Casting Binary Data

Given that Drill can work with self-describing data such as HBase and file systems without central metadata definitions, there are scenarios where the file formats do not have defined data types for the data. HBase, for example, always treats data as binary. Drill provides auxiliary functions to cast (or interpret) the data as certain data types. The following are a few examples of how to cast data as a specific data type. For more information about the SQL queries in Drill, see the Apache Drill documentation: http://drill.apache.org/docs/.

Important:

When writing queries for Drill, you must enclose all table and schema names in backticks (`). For examples of this syntax, see the queries below.
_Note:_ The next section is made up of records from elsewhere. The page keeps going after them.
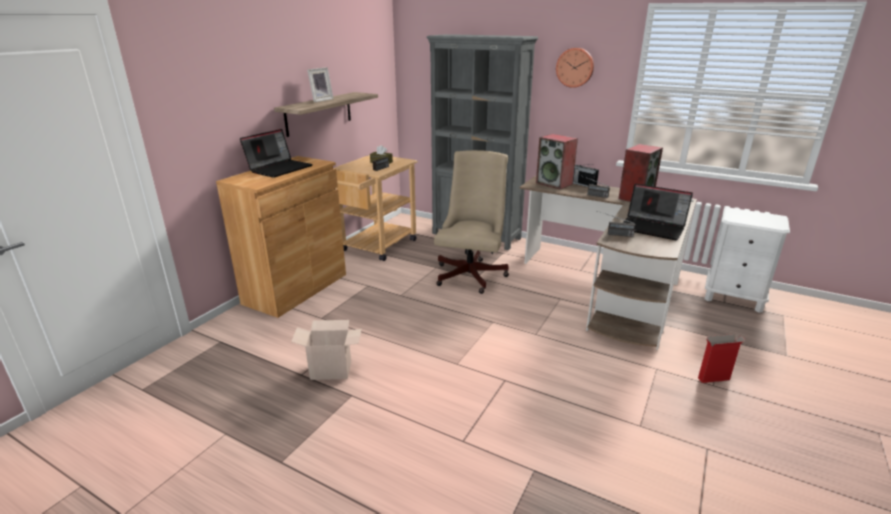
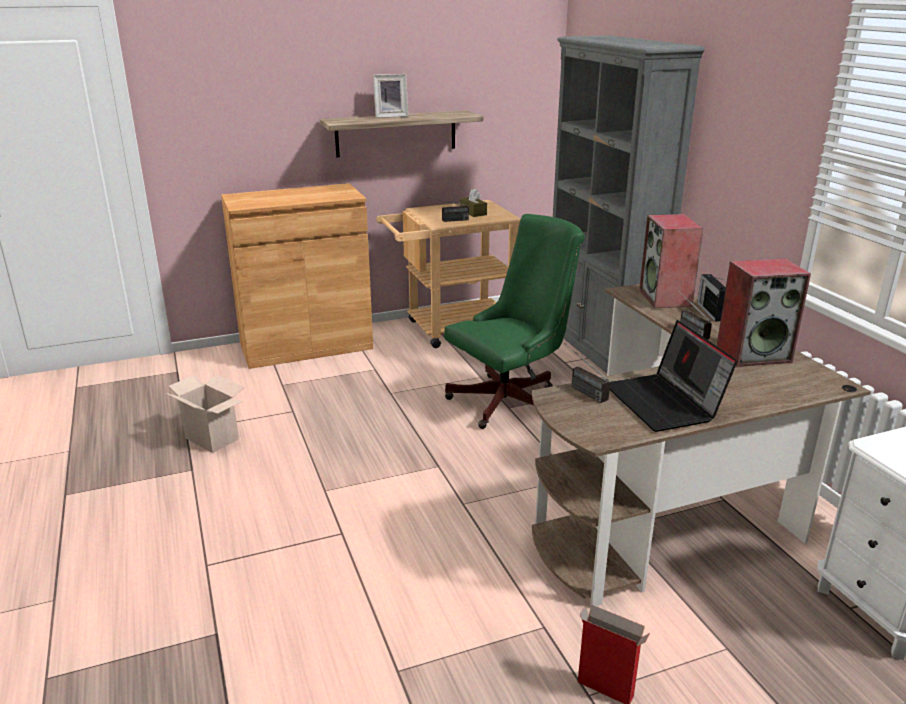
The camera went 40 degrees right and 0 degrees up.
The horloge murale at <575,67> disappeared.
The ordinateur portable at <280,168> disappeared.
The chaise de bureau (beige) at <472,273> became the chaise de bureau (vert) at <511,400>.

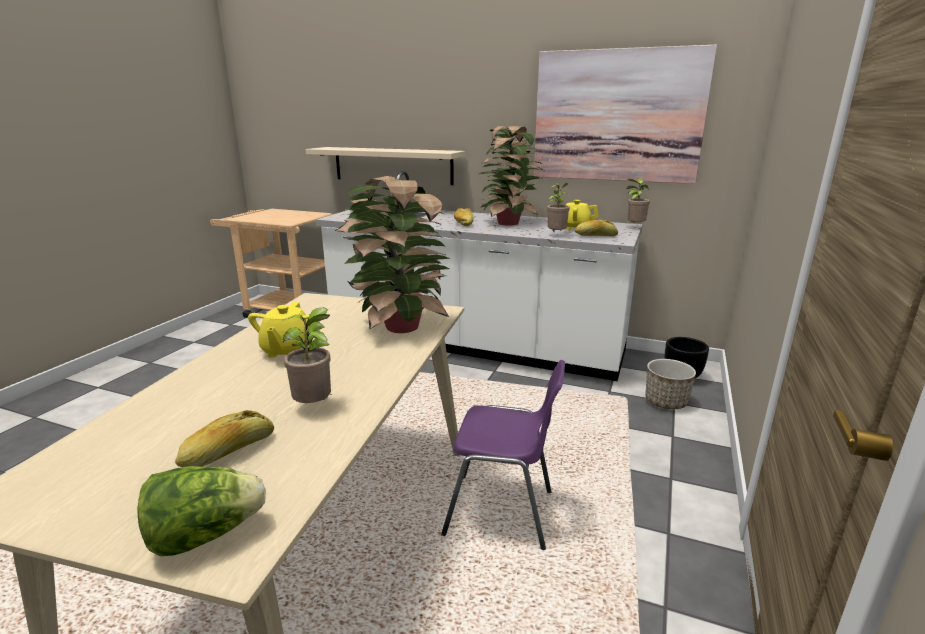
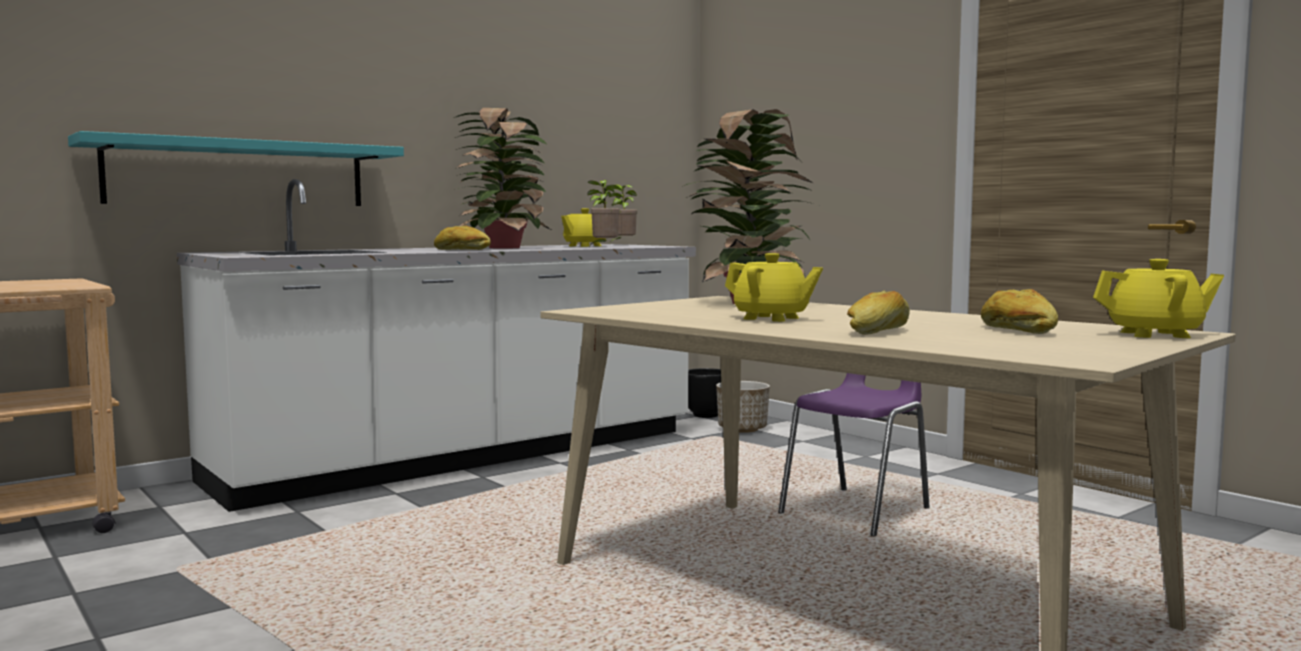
The camera went 60 degrees left and 15 degrees down.
The tableau at <617,116> disappeared.
The étagère (beige) at <392,165> became the étagère (turquoise) at <239,174>.
The pain moved from <595,236> to <878,331>.
The plante en pot at <315,406> disappeared.
The laitue at <205,535> was replaced by the théière (jaune) at <1155,334>.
HBase and Parquet store data in binary format. In SQL statements, you need to cast binary data to another format explicitly to view the data. For example, the following query displays results from an HBase database in binary format:

SELECT account['name'] FROM `hbase`.`students`

The following query displays the same results in string format:

SELECT CAST(account['name'] AS varchar(20)) FROM `hbase`.`students`

The following query displays results from a Parquet file in binary format:

SELECT column1 FROM `dfs`.`default`.`./opt/drill/test.parquet`

The following query displays the same results in string format:

SELECT CAST(column1 AS varchar(20)) FROM `dfs`.`default`.`./opt/drill/test.parquet`

You can also cast the data as other data types, such as integer or date formats, as needed.